The solution is to manage the changes. Many organizations track their change requests by logging the date of the change request, the name of the requestor, the desired change, to whom it was assigned, and when it was implemented. That is a good practice, but tracking changes is not the same thing as managing them.

To manage a change, you need to start with a baseline—the agreement between the business sponsor and the IT staff, as documented in the project charter. Every change request, once logged, undergoes an impact analysis and a cost-benefit analysis to determine the effects of the change on the project. Changes, unless they are minute, always impact the three constraints of effort (time), scope, and quality. Some changes also impact the other two constraints (budget and resources). When one constraint changes, the remaining constraints will have to be renegotiated. Unfortunately, business managers and IT managers frequently put the project teams under unwarranted pressure to incorporate scope changes without slipping the schedule.

NOTE

It is not rational to request a significant scope change to a carefully deliberated and agreed-upon project plan without adjusting any of the other constraints.

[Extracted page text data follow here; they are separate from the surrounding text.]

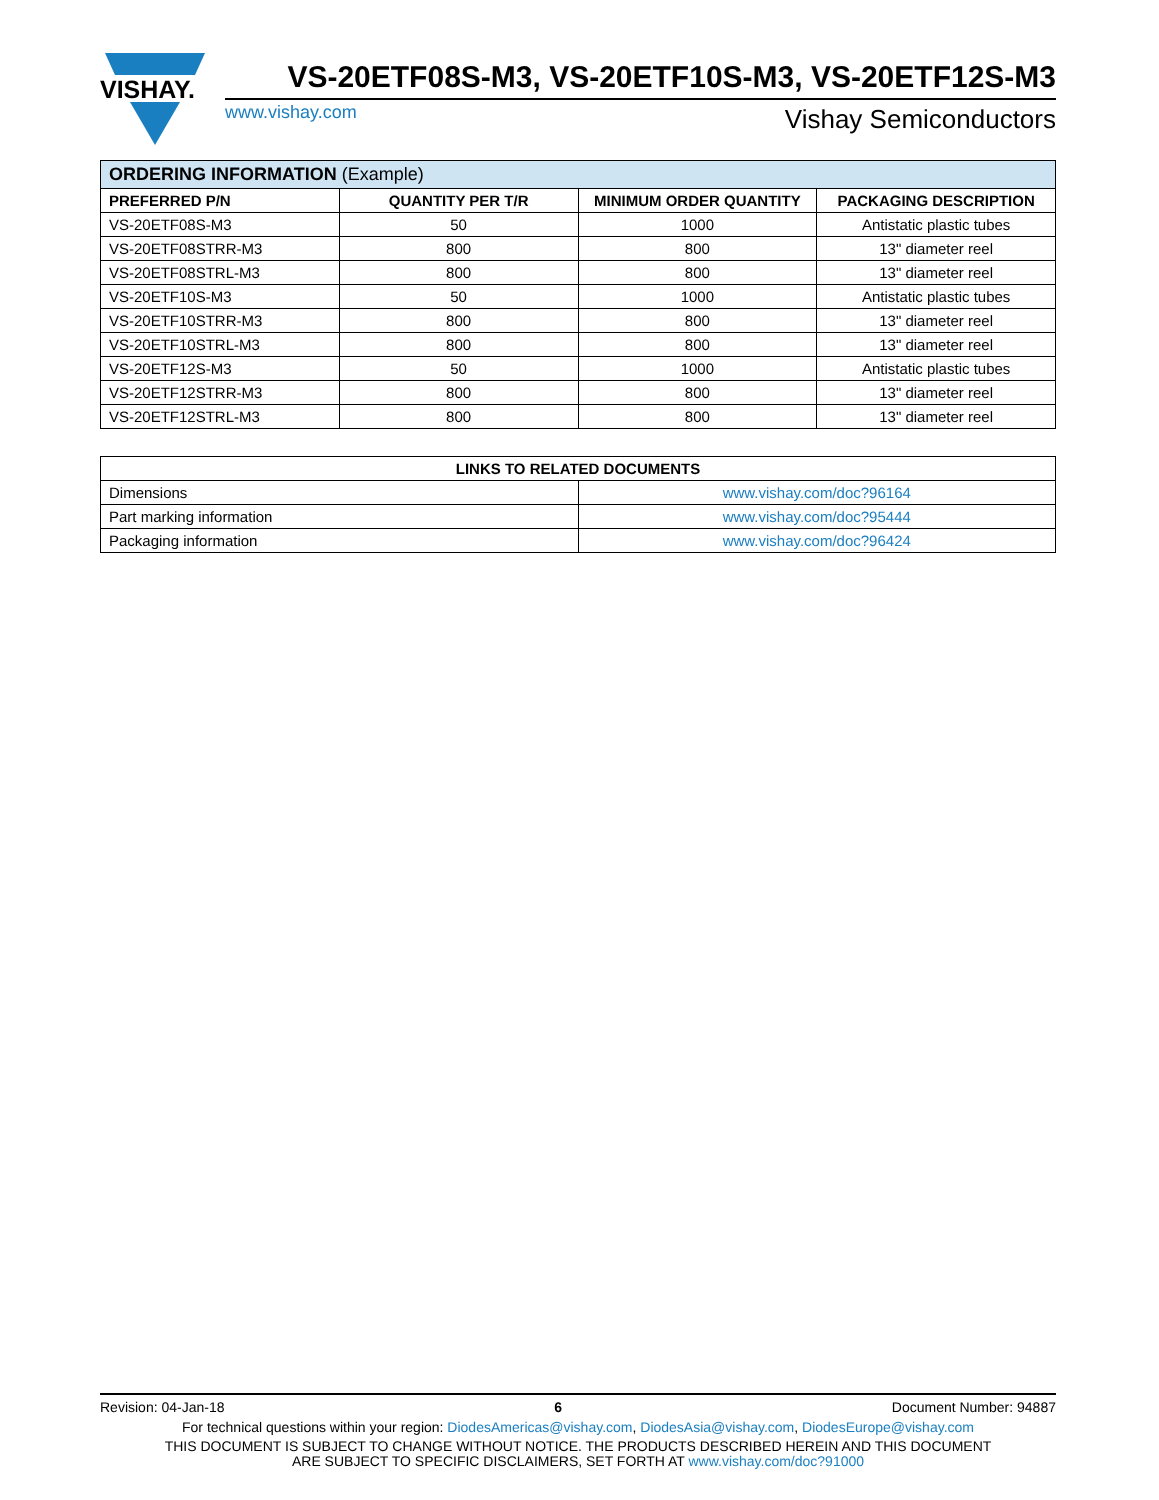VISHAY.
VS-20ETF08S-M3, VS-20ETF10S-M3, VS-20ETF12S-M3
www.vishay.com Vishay Semiconductors
| ORDERING INFORMATION (Example) | | | |
| --- | --- | --- | --- |
| PREFERRED P/N | QUANTITY PER T/R | MINIMUM ORDER QUANTITY | PACKAGING DESCRIPTION |
| VS-20ETF08S-M3 | 50 | 1000 | Antistatic plastic tubes |
| VS-20ETF08STRR-M3 | 800 | 800 | 13" diameter reel |
| VS-20ETF08STRL-M3 | 800 | 800 | 13" diameter reel |
| VS-20ETF10S-M3 | 50 | 1000 | Antistatic plastic tubes |
| VS-20ETF10STRR-M3 | 800 | 800 | 13" diameter reel |
| VS-20ETF10STRL-M3 | 800 | 800 | 13" diameter reel |
| VS-20ETF12S-M3 | 50 | 1000 | Antistatic plastic tubes |
| VS-20ETF12STRR-M3 | 800 | 800 | 13" diameter reel |
| VS-20ETF12STRL-M3 | 800 | 800 | 13" diameter reel |
| LINKS TO RELATED DOCUMENTS | |
| --- | --- |
| Dimensions | www.vishay.com/doc?96164 |
| Part marking information | www.vishay.com/doc?95444 |
| Packaging information | www.vishay.com/doc?96424 |
Revision: 04-Jan-18 6 Document Number: 94887
For technical questions within your region: DiodesAmericas@vishay.com, DiodesAsia@vishay.com, DiodesEurope@vishay.com
THIS DOCUMENT IS SUBJECT TO CHANGE WITHOUT NOTICE. THE PRODUCTS DESCRIBED HEREIN AND THIS DOCUMENT
ARE SUBJECT TO SPECIFIC DISCLAIMERS, SET FORTH AT www.vishay.com/doc?91000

It is not rational because the business representative, the project manager, and the core team members who developed the plan together believed they could complete the project under the agreed-upon constraints. When the scope constraint changes, the plan is no longer doable without changes to some of the other constraints, namely effort (time), budget, resources, and quality, to absorb the impact of the scope change. Therefore, depending on how critical the change request is, the business representative has to decide whether to:

  • Cut back from the current scope by eliminating some of the originally requested data and functionality

  • Extend the deadline

  • Declare the requested change unfeasible at this time and postpone it

  • Incorporate the requested change in the next release

  • Eliminate complicated transformations, edit checking, and testing, which will impact the quality of the deliverable

Issues Management Procedures

Issues, whether related to business or technical concerns, always come up during projects. Similar to change requests, issues must be not only tracked but also managed. Every issue must be assigned to a person who has the responsibility for its resolution. Any activity regarding the issue must be dated and described on the issues log. At the end of the project, all issues must have a resolution, even if that resolution is a deferral of the issue to a future BI release. Table 3.3 shows an example of an issues log.

Some issues are minor and can be resolved without impact on the project. Other issues can turn into risks or change requests and have to be dealt with accordingly. Therefore, managing issues includes impact analysis and change control.